# Party for Western PA'ers



## Julie (Nov 20, 2011)

Ok, this is it, sorry for it being short notice but if it isn't now it just won't happen.

Wine party at my house this coming Saturday, November 26th. DjSteve and FFemt128 are coming.

I'lll be serving Pulled Pork sammies and some appetizers, bring a side dish and wine you would like to share and trade.

Post up if you can make it.


----------



## djrockinsteve (Nov 20, 2011)

Put me down for two and a case of wine.


----------



## PCharles (Nov 20, 2011)

*Best Regards*

Julie, 

How kind of you to open your home. I only wish I could join you all. 

Best regards,

Paul


----------



## Arne (Nov 21, 2011)

Wish it was closer. Sounds like a great time. Be fun to actually see and talk with a few of the folks on here. Have aball and drive safely everybody. Arne.


----------



## Julie (Nov 21, 2011)

Paul, I had a party last year and called it the Stranger Danger party other than Dan and Steve, and we only had just met a couple of months prior to this, I didn't know the rest of the members who came. We had a blast


Arne, thanks and it is nice to be able to met of lunch or a small party with members on here.


----------



## Rocky (Nov 21, 2011)

Julie, sounds like fun. Have a great time. Check your date in your posting, I think you meant 26th of November.

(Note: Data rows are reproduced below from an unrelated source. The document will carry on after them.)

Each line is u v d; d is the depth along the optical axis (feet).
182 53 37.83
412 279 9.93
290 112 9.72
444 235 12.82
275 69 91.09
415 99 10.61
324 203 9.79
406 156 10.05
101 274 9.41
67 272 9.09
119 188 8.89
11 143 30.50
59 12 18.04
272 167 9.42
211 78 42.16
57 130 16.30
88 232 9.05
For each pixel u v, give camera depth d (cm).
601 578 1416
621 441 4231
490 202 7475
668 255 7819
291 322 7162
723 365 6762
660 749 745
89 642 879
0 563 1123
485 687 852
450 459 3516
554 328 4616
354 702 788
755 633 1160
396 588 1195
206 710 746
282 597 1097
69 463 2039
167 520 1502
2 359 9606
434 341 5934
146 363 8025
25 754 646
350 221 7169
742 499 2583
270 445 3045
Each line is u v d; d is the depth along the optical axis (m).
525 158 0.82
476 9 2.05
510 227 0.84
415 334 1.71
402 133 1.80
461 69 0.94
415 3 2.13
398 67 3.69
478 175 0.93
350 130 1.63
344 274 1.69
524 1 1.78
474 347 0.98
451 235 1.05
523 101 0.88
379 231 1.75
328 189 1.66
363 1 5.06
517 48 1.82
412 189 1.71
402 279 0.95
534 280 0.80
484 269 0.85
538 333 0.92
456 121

Steve (Shoebiedoo) and I are looking forward the the Ohio-PA-WV rendezvous at L'Uva Bella in the Spring.


----------



## Julie (Nov 21, 2011)

Rocky said:


> Julie, sounds like fun. Have a great time. Check your date in your posting, I think you meant 26th of November.
> 
> Steve (Shoebiedoo) and I are looking forward the the Ohio-PA-WV rendezvous at L'Uva Bella in the Spring.

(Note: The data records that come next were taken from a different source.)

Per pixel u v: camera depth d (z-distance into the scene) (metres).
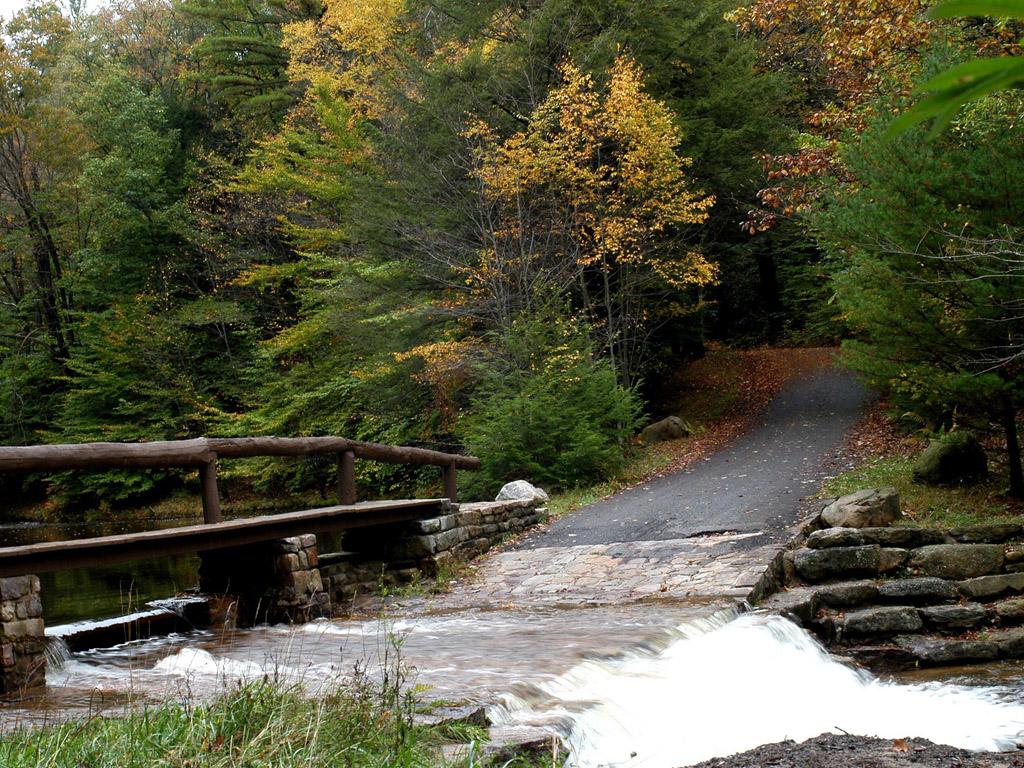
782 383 24.47
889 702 6.76
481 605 9.61
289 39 29.59
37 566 6.55
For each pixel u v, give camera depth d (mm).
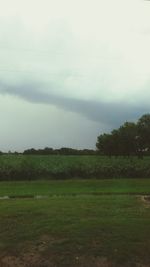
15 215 14820
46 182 36844
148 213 15141
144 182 37375
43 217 14445
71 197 19438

Thanks Rocky, yes that is what I meant


----------



## almargita (Nov 22, 2011)

Hi Julie:

Finally able to confirm that Saturday was open!! Yea!!  We will be able to attend the get-together. Debating between Crockpot of Fancy Baked Beans or Buffalo Chicken Dip?? Don't want to duplicate anyone elses plans..... Any suggestions on which you would prefer......... Will be bringing a assorted case of Wines to trade also. PM me with directions, time & any other info..... 

Al


----------



## djrockinsteve (Nov 22, 2011)

I'm making meatballs and buns for sandwiches. 

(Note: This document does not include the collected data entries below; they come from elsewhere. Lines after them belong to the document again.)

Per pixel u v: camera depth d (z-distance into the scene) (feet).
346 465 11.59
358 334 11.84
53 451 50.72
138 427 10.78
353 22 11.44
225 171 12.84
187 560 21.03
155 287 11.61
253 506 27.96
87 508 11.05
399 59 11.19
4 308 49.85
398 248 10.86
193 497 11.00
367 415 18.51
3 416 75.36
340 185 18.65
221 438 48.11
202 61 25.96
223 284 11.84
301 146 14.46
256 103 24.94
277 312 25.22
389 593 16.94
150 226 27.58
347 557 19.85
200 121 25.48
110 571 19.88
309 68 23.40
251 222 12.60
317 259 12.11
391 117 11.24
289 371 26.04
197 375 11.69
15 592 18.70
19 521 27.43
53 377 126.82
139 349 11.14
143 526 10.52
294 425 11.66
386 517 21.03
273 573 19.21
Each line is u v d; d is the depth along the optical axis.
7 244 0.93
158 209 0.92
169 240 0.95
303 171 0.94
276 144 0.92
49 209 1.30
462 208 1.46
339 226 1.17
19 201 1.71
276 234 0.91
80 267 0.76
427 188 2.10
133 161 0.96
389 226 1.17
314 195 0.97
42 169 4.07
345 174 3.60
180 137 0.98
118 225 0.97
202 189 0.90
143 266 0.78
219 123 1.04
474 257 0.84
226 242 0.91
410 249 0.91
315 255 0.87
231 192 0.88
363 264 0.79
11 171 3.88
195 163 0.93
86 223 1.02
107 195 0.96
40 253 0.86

Al we'll see maybe you can follow us.


----------



## Julie (Nov 22, 2011)

How about let's start between 2 and 3 to whenever? If you come earlier than that, fine I'll just put you to work.

Here is the menu so far:

Pulled pork sammies
Meatball sammies
Al's specialty baked beans or buffalo chicken dip
I will, also, make crab stuffed mushrooms and bacon wrapped chinese chestnuts and whatever else i have in the freezer

Doug where in the he11 are you?, you coming or not?


----------



## djrockinsteve (Nov 22, 2011)

I'll add some kind of dessert too. See you about 2


----------



## ffemt128 (Nov 23, 2011)

Julie said:


> How about let's start between 2 and 3 to whenever? If you come earlier than that, fine I'll just put you to work.
> 
> Here is the menu so far:
> 
> ...



We're tentative. I mentioned it to Olesia. Just have to make sure nothing comes. My eldest daughter woke up sick to her stomach this am, and I can see that traveleling to the youngest one. Apparently oldest got something at the daycare the little one goes to because 3 worker are out with the same thing.


----------



## Flem (Nov 23, 2011)

As I told you before, we can't make it to this one. We'll be sure to catch you on the next one. Have a great, safe time. Mike and Barbra


----------



## djrockinsteve (Nov 23, 2011)

ffemt128 said:


> Apparently oldest got something at the daycare the little one goes to because 3 worker are out with the same thing.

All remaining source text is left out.